In the case of the Keystone XL pipeline that oil interests, like Koch Industries, would like to see built from the Canadian tar sands to the Gulf coast, the movie credits public pressure with the fact that the Obama administration still has not approved the construction, years after it was scheduled to do so.
While "Koch Brothers Exposed" is not entirely new, its latest release is likely to draw greater attention than its first go-round. In large part, Greenwald can thank Reid for that, since the Senate majority leader has taken to launching near-daily broadsides against the Kochs on the Senate floor.
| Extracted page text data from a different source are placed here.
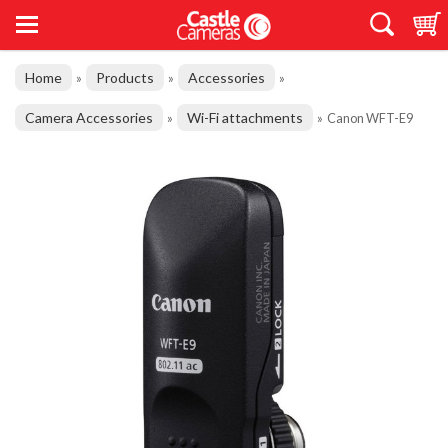
Home
Products
Accessories
»
»
»
Camera Accessories
Wi-Fi attachments
»
»
Canon WFT-E9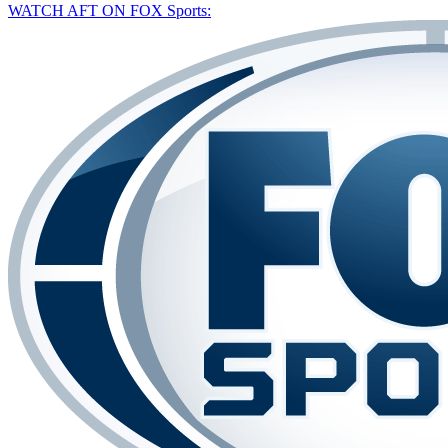
WATCH AFT ON FOX Sports: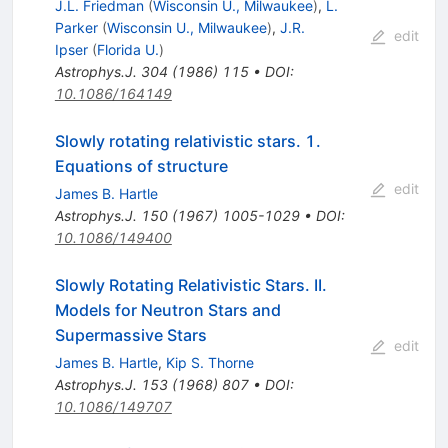
J.L. Friedman
(
Wisconsin U., Milwaukee
)
,
L.
Parker
(
Wisconsin U., Milwaukee
)
,
J.R.
edit
Ipser
(
Florida U.
)
Astrophys.J.
304
(
1986
)
115
•
DOI
:
10.1086/164149
Slowly rotating relativistic stars. 1.
Equations of structure
edit
James B. Hartle
Astrophys.J.
150
(
1967
)
1005-1029
•
DOI
:
10.1086/149400
Slowly Rotating Relativistic Stars. II.
Models for Neutron Stars and
Supermassive Stars
edit
James B. Hartle
,
Kip S. Thorne
Astrophys.J.
153
(
1968
)
807
•
DOI
:
10.1086/149707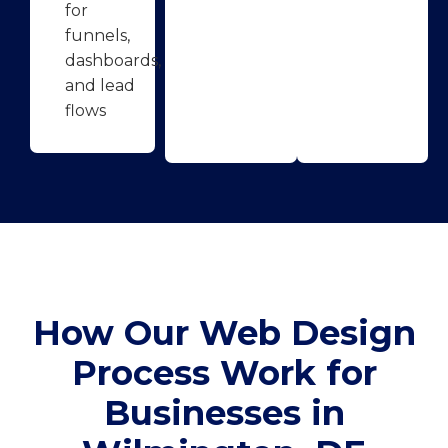
for
funnels,
dashboards,
and lead
flows
How Our Web Design
Process Work for
Businesses in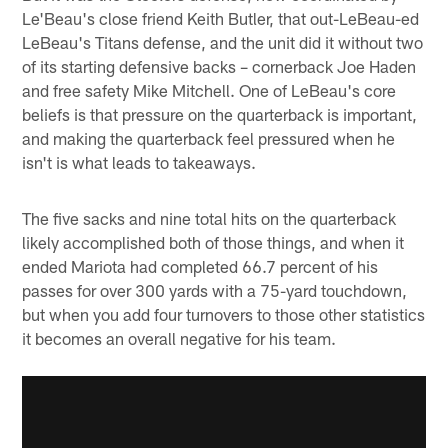
Le'Beau's close friend Keith Butler, that out-LeBeau-ed
LeBeau's Titans defense, and the unit did it without two
of its starting defensive backs – cornerback Joe Haden
and free safety Mike Mitchell. One of LeBeau's core
beliefs is that pressure on the quarterback is important,
and making the quarterback feel pressured when he
isn't is what leads to takeaways.
The five sacks and nine total hits on the quarterback
likely accomplished both of those things, and when it
ended Mariota had completed 66.7 percent of his
passes for over 300 yards with a 75-yard touchdown,
but when you add four turnovers to those other statistics
it becomes an overall negative for his team.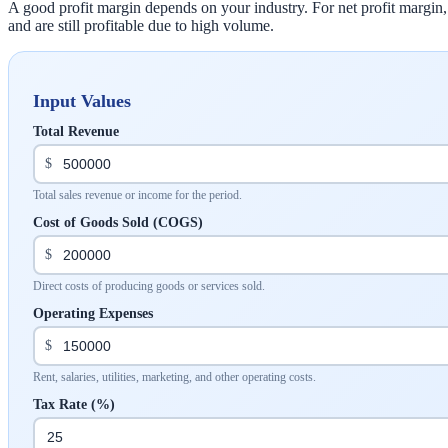
A good profit margin depends on your industry. For net profit margin
and are still profitable due to high volume.
Input Values
Total Revenue
$
Total sales revenue or income for the period.
Cost of Goods Sold (COGS)
$
Direct costs of producing goods or services sold.
Operating Expenses
$
Rent, salaries, utilities, marketing, and other operating costs.
Tax Rate (%)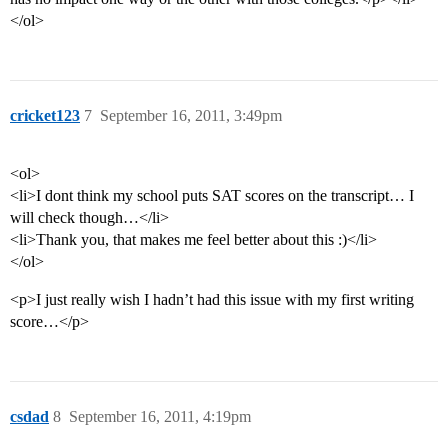
</ol>
cricket123
7
September 16, 2011, 3:49pm
<ol>
<li>I dont think my school puts SAT scores on the transcript… I
will check though…</li>
<li>Thank you, that makes me feel better about this :)</li>
</ol>
<p>I just really wish I hadn’t had this issue with my first writing
score…</p>
csdad
8
September 16, 2011, 4:19pm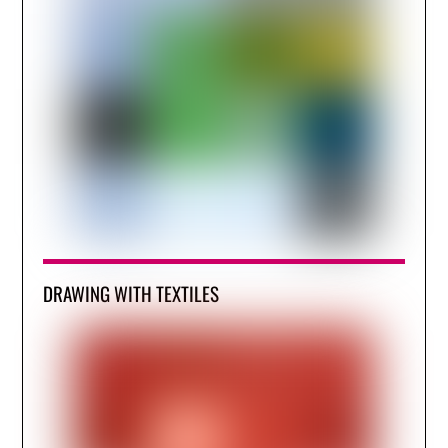
DRAWING WITH TEXTILES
"Senator Reid is quite a fighter, so that's been quite something to see him go at them," Greenwald said. "I'm pleased to see that he is taking a very strong stance, and the importance is that we have to change the system."
Greenwald said the film will be made available for free on the Internet and optimized for easy sharing, down to Instagram clips.
"It's the only way to go, honestly, if you want to have impact," he said, adding that progressive advocates have to reach out to "people who disagree with you, who don't have information, who aren't sure what they think, any of those people. You must find ways to meet them."
When more Americans meet the Kochs, Greenwald thinks, the days of their political power will be numbered.
"This is something that can be fixed," he said. "It can be fixed by legislation, and it needs to be."